SIR BRIAN BENDER, KCB, MR PAUL ELLIOTT, MR ANDREW BURCHELL AND MR DAVID BILLS

  Q100  Paddy Tipping: Let me just ask you a more specific question, which is about your economic regeneration role. In the annual report I am disappointed that of the three targets set there you are not meeting any of them. I just speak with local knowledge in that many of the former colliery sites in Nottinghamshire the Commission had done a marvellous job and indeed the Chairman is going to come and walk a site with me next month. But these are really vital projects. They are turning mud heaps back into Sherwood Forest. Why are you not achieving this? This really is dead important.

  Mr Bills: It is a new game for us, of course.

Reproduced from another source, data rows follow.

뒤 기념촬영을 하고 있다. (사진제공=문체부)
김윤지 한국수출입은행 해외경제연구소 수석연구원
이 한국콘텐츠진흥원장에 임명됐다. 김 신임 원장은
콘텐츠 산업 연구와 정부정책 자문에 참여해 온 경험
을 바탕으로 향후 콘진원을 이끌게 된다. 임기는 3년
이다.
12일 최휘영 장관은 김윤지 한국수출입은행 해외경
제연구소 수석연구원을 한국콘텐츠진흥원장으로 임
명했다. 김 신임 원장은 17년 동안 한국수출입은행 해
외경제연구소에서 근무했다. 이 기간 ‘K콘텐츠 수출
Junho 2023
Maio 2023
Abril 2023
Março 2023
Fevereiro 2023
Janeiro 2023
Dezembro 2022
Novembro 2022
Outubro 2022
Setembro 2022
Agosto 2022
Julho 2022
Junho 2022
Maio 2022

We took it on shortly after I arrived in this job and with the Nottingham colliery we could see a great need there. It is a game which requires a lot of working with partners and the Forestry Commission in history was not always good at working in partnerships. We are a pretty single-minded and well-focussed group of people putting trees in for other purposes. So we have had to change our culture to deal with that. I think that is under our belt now. I asked my people the fundamental question on this particular target that you are looking at and we would put it down, I think, to two things. There is still a lot of nervousness about the liability issues and you see that we are looking at working up a land restoration trust with other partners. The other factor has been out of our control, I guess, it happens to me too, and that is that English Partners has been under review and they have been finding it difficult, I think, to perhaps partner us in the way that was originally intended, through no fault of their own either.

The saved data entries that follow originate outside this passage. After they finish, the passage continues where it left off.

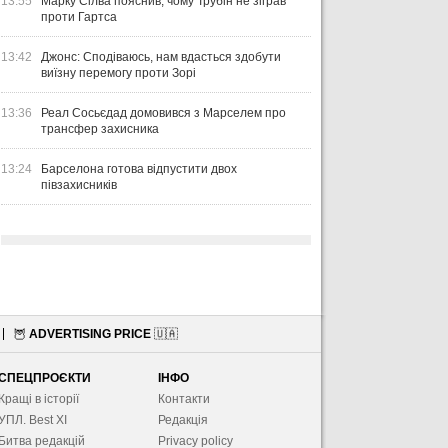
13:55
Марку Сілва пояснив, чому Трубін не зіграв
проти Гартса
13:42
Джонс: Сподіваюсь, нам вдасться здобути
виїзну перемогу проти Зорі
13:36
Реал Сосьєдад домовився з Марселем про
трансфер захисника
13:24
Барселона готова відпустити двох
півзахисників
🦉
ADVERTISING PRICE
🇺🇦
СПЕЦПРОЄКТИ
ІНФО
Кращі в історії
Контакти
УПЛ. Best XІ
Редакція
Битва редакцій
Privacy policy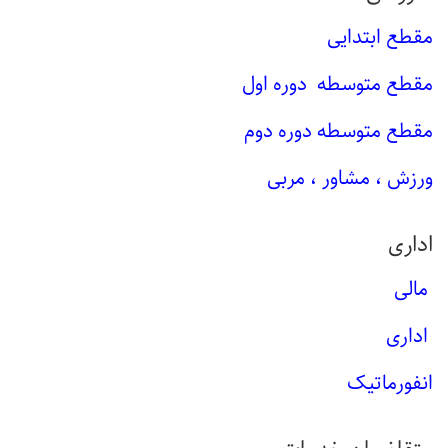
مقطع ابتدایی
مقطع متوسطه دوره اول
مقطع متوسطه دوره دوم
ورزش ، مشاور ، مربی
اداری
مالی
اداری
انفورماتیک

  Q101  Paddy Tipping: You mentioned the national forest and the community forest targets not being met for planting there and indeed the Countryside Agency seems to want to back out of community forests. Are you going to keep these important initiatives going in some ways?

  Mr Bills: I do not want to back out and I know that in the integration of our activities with Defra there is discussion going on about us perhaps taking more of a direct role in the community forests. Some of the targets we have missed in the community forests. Foot and Mouth stopped a lot of activity. It made it very difficult. But we believe that we will meet those targets by the end of the three years. We are in catch-up mode on those targets.

  Paddy Tipping: Thank you.

  Chairman: The forthcoming attractions, Wednesdays, usual prices: Lord Haskins next week. I recommend a quick review of the annual report of Northern Foods, particularly the biscuits division, if I may say so, in preparation for that! Then we have the Secretary of State, I think a fortnight after that. Sir Brian and your team, thank you very much for coming here today and we will no doubt see you on a number of occasions before the annual report time but we will look forward to seeing the continued progress and photographs indeed of the annual report next year. Thank you very much.